◆ EXERCISE PROMPT: Exclude all pictures, then copy each of the records exactly as written.

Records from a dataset
<<<<
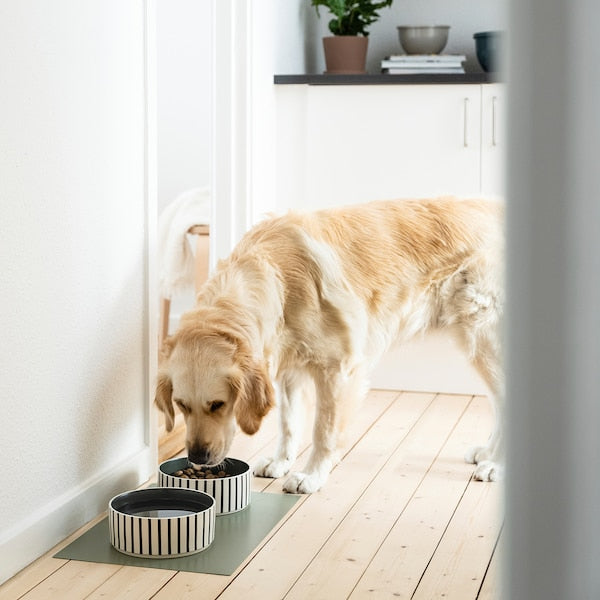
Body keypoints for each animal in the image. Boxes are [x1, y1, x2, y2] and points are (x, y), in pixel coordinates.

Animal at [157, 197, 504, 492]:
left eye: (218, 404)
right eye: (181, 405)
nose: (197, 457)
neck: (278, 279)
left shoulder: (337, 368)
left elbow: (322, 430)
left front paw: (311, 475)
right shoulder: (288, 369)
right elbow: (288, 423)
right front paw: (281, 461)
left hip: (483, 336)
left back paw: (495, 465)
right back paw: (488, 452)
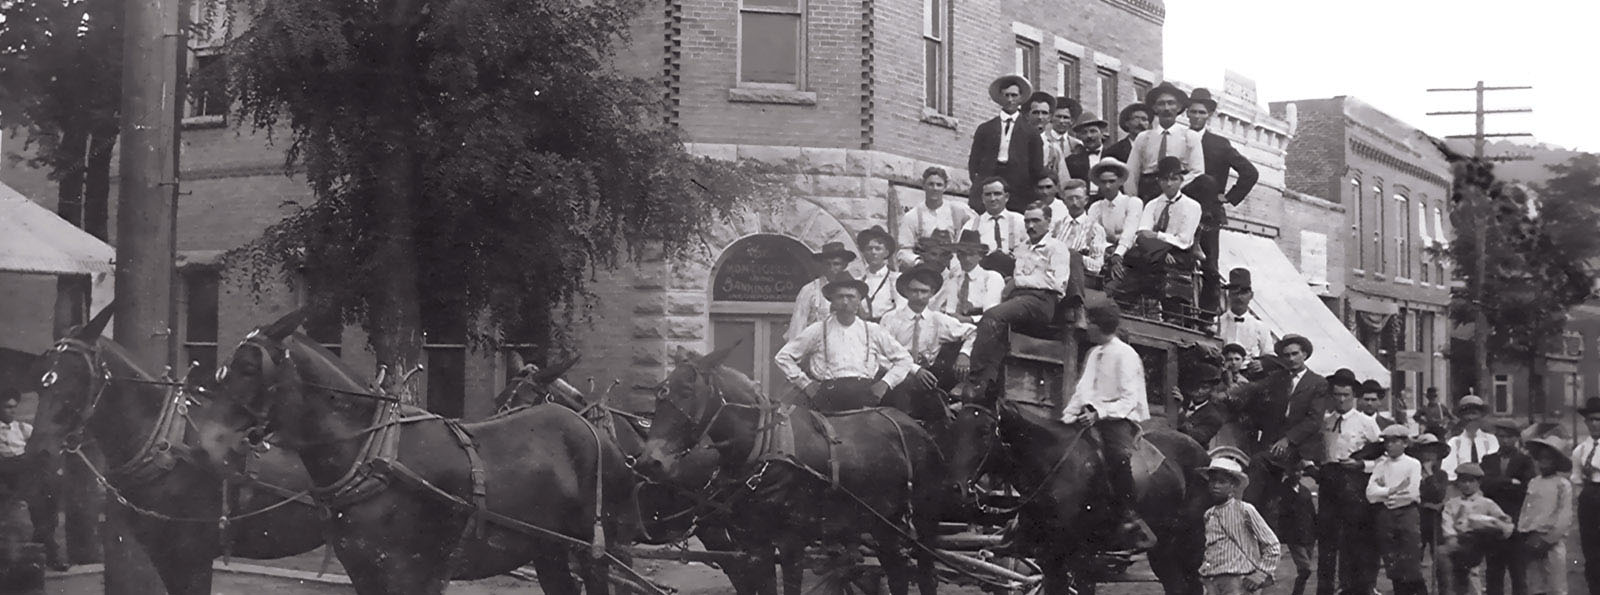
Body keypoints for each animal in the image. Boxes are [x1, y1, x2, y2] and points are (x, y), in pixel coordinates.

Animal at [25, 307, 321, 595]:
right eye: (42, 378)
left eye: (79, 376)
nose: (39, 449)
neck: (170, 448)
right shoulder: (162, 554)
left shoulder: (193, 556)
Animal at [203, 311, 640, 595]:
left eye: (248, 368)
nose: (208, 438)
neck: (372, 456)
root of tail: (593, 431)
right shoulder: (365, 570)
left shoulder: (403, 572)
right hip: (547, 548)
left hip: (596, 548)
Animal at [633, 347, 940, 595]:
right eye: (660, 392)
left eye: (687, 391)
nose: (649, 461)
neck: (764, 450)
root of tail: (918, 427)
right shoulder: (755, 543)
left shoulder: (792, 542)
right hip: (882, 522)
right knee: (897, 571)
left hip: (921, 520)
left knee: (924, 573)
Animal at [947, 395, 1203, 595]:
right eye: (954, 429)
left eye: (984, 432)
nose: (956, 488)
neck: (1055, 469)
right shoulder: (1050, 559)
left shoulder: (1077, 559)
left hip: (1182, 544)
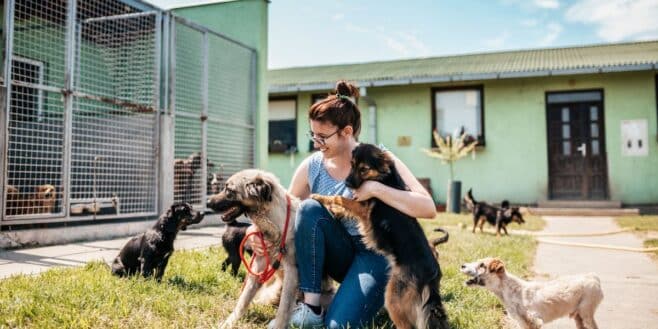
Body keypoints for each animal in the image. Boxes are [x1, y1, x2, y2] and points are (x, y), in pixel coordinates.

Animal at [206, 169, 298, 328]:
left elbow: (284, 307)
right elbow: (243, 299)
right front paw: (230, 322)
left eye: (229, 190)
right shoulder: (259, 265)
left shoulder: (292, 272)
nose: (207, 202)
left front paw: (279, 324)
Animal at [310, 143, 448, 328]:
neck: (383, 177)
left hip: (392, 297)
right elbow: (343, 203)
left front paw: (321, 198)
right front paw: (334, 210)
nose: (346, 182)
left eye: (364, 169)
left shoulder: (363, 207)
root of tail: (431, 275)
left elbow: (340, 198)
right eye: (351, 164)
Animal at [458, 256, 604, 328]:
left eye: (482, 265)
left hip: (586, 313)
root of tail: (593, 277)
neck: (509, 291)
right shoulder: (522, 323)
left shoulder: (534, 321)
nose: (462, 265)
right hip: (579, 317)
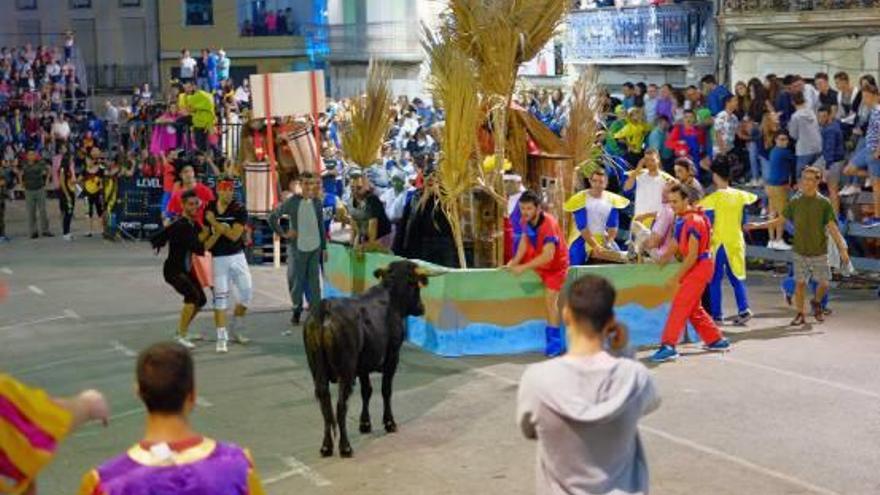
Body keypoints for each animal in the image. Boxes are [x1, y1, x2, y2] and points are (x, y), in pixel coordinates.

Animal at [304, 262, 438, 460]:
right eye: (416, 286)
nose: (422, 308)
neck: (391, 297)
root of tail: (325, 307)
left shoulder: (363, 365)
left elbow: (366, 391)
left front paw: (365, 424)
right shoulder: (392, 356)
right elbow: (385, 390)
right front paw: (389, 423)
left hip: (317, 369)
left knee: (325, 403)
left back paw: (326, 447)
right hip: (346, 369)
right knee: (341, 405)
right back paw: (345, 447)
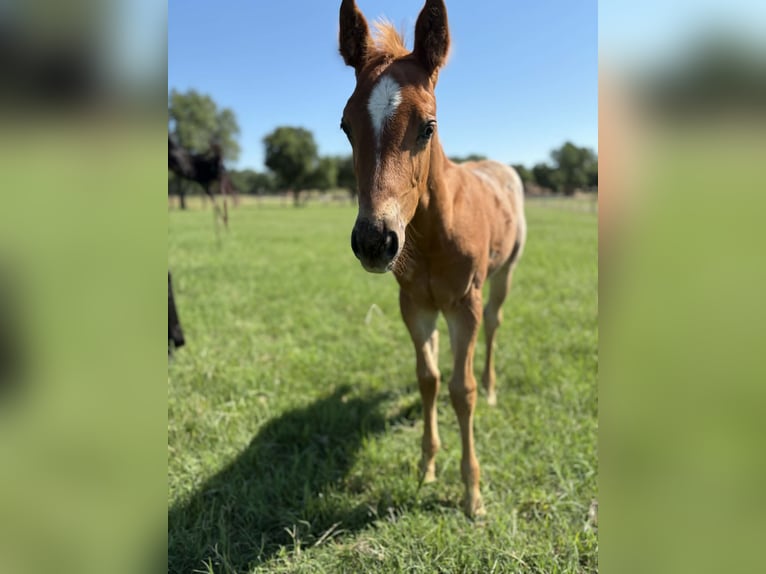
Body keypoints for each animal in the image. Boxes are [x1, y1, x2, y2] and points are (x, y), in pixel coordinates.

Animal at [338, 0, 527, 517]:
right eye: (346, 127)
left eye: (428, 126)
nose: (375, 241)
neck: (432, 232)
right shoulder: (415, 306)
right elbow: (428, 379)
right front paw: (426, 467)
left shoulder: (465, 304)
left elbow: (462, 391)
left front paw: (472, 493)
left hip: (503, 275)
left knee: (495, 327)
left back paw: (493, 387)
>>>>
◆ YOUR RESPONSE:
Body keypoints for each animal in the image. Boxes are [x1, y1, x2, y2] and points are (x, y), in pixel coordinates.

Animal at [157, 197, 504, 492]:
left eye: (218, 404)
right eye: (181, 405)
nose: (197, 457)
neck: (278, 279)
left shoulder: (337, 368)
left elbow: (322, 430)
left front paw: (311, 475)
right shoulder: (288, 369)
right elbow: (288, 423)
right front paw: (281, 461)
left hip: (483, 336)
left back paw: (495, 465)
right back paw: (488, 452)
Body keypoints for each animal in the image. Boxes are [x1, y1, x2, y2] and points are (x, y), in pixel coordinates.

Animal at [25, 307, 321, 595]:
right eye: (42, 378)
left eye: (79, 376)
nose: (39, 449)
neck: (170, 448)
right shoulder: (162, 554)
left shoulder: (193, 556)
Animal at [203, 311, 640, 595]:
left eye: (248, 368)
nose: (208, 438)
neck: (372, 456)
root of tail: (593, 431)
right shoulder: (365, 570)
left shoulder: (403, 572)
right hip: (547, 548)
left hip: (596, 548)
Animal at [633, 347, 940, 595]:
right eye: (660, 392)
left eye: (687, 391)
nose: (649, 461)
neck: (764, 450)
root of tail: (918, 427)
right shoulder: (755, 543)
left shoulder: (792, 542)
right hip: (882, 522)
right knee: (897, 571)
left hip: (921, 520)
left knee: (924, 573)
Animal at [947, 395, 1203, 595]:
right eye: (954, 429)
left eye: (984, 432)
nose: (956, 488)
neck: (1055, 469)
right shoulder: (1050, 559)
left shoulder: (1077, 559)
left hip: (1182, 544)
Body keypoints for each animal in the image. Boxes are [x1, y1, x2, y2] and points are (x, y), in pixel coordinates.

Animal at [206, 169, 298, 328]:
left elbow: (284, 307)
right elbow: (243, 299)
right front paw: (230, 322)
left eye: (229, 190)
right shoulder: (259, 265)
left shoulder: (292, 272)
nose: (207, 202)
left front paw: (279, 324)
Animal at [310, 143, 448, 328]:
neck: (383, 177)
left hip: (392, 297)
right elbow: (343, 203)
left front paw: (321, 198)
right front paw: (334, 210)
nose: (346, 182)
left eye: (364, 169)
left shoulder: (363, 207)
root of tail: (431, 275)
left elbow: (340, 198)
right eye: (351, 164)
Animal at [458, 256, 604, 328]:
left eye: (482, 265)
left hip: (586, 313)
root of tail: (593, 277)
neck: (509, 291)
right shoulder: (522, 323)
left shoulder: (534, 321)
nose: (462, 265)
right hip: (579, 317)
Body keypoints for each animal in the image. Boxes are [x1, y1, x2, y2] and points are (x, y), in pixel coordinates.

Animal at [304, 262, 438, 460]:
right eye: (416, 286)
nose: (422, 308)
neck: (391, 297)
root of tail: (325, 307)
left shoulder: (363, 365)
left elbow: (366, 391)
left front paw: (365, 424)
right shoulder: (392, 356)
right elbow: (385, 390)
right front paw: (389, 423)
left hip: (317, 369)
left knee: (325, 403)
left back paw: (326, 447)
right hip: (346, 369)
right knee: (341, 405)
right back paw: (345, 447)
Body keypoints for each animal in the image. Boxes are [x1, y1, x2, y2] and points are (x, y), in pixel coordinates.

Animal at [338, 0, 527, 517]:
right eye: (346, 127)
left eye: (428, 126)
nose: (375, 241)
neck: (432, 232)
right shoulder: (415, 306)
right elbow: (428, 379)
right front paw: (426, 467)
left shoulder: (465, 304)
left elbow: (462, 391)
left front paw: (472, 493)
left hip: (503, 275)
left knee: (495, 327)
left back paw: (493, 387)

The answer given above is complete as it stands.